Baru-baru ini Sumenep sedang dihebohkan oleh persoalan baru. Yang seharusnya penerapan New Normal merupakan bentuk dari meredanya kasus Covid-19, ternyata untuk kota di ujung timur Pulau Madura ini kasus positif Covid-19 malah semakin melonjak. Dikabarkan oleh banyak media bahwa terdapat salah satu perusahaan swasta yang besar di Sumenep telah menyumbangkan 9 karyawannya sebagai pasien positif Covid-9. Dari awal, perusahaan tersebut memang tidak pernah ditutup ataupun dibubarkan layaknya yang dilakukan oleh Tim Penanganan Covid-19 terhadap pengunjung kafe dan warung-warung kecil lainnya. Saya pun merasa heran kenapa harus tebang pilih, padahal jika ingin berbicara keselamatan bersama harusnya hal itu dilakukan secara merata.
Saat kondisi telah membuktikan bahwa 20 orang yang dipilih secara acak dari 168 karyawan yang reaktif di perusahaan tersebut untuk dilakukan pemeriksaan swab ternyata 9 orang positif Covid-19, barulah pada saat itu juga semua angkat bicara untuk menutup perusahaan tersebut. Pertanyaannya dari kemarin kalian ke mana? Mengapa baru sadar saat ini bahwa di sana terdapat perkumpulan orang yang tentunya hal itu tidak mengindahkan imbauan physical distancing dan social distancing. Di saat semua telah membludak, barulah ada keputusan bahwa perusahaan itu ditutup sementara selama 14 hari.

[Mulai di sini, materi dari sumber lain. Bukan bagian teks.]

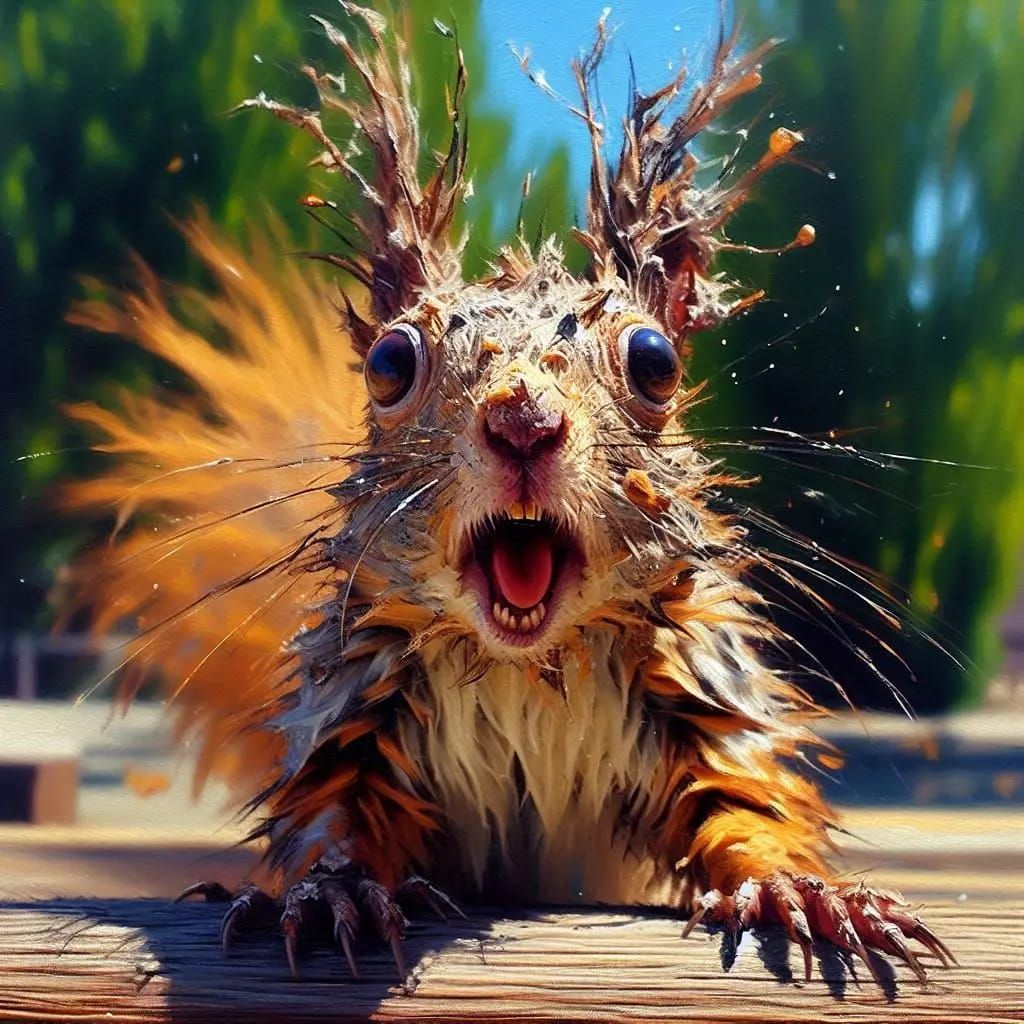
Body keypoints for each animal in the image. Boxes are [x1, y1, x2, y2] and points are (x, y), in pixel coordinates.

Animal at [63, 5, 953, 988]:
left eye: (656, 359)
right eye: (389, 360)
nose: (524, 419)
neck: (528, 668)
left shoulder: (700, 695)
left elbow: (748, 804)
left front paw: (806, 893)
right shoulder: (356, 716)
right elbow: (333, 816)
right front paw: (334, 892)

Pada satu sisi masyarakat dituntut untuk mematuhi imbauan Pemerintah, namun pada sisi yang lain Pemerintah tidak dapat tegas dengan peraturannya pada perusahaan besar. Saya kira sangat tidak baik jika penyakit dijadikan permainan seperti ini, karena hal tersebut menyangkut keselamatan jiwa. Bukan bermaksud menyalahkan, akan tetapi setidaknya kasus ini dapat dijadikan cermin besar bahwa keselamatan jiwa merupakan hal paling penting dibandingkan uang.
Jadi, dari hal itu harusnya masyarakat menjadi sadar akan pentingnya mewaspadai kondisi Covid-19 ini, bahkan juga bagi Pemerintah yang tidak seharusnya tebang pilih dalam menangani pandemi ini. Karena secara tidak langsung kasus yang terjadi ini bukan hanya akan berdampak buruk pada nama baik Kota Sumenep, akan tetapi juga berdampak buruk pada keselamatan jiwa masyarakat Sumenep. Jika saja hal ini akan terus berlangsung, entah apakah masih pantas bagi Kota Sumenep untuk menerapkan New Normal dan akan seperti apa kabar Sumenep untuk ke depannya.
*Mahasiswa STKIP PGRI Sumenep, Program Studi Pendidikan Bahasa dan Sastra Indonesia (Prodi PBSI), beralamat Matanair, Rubaru, Sumenep. Aktif di PMII sekaligus Redaktur Pelaksana LPM Retorika STKIP PGRI Sumenep.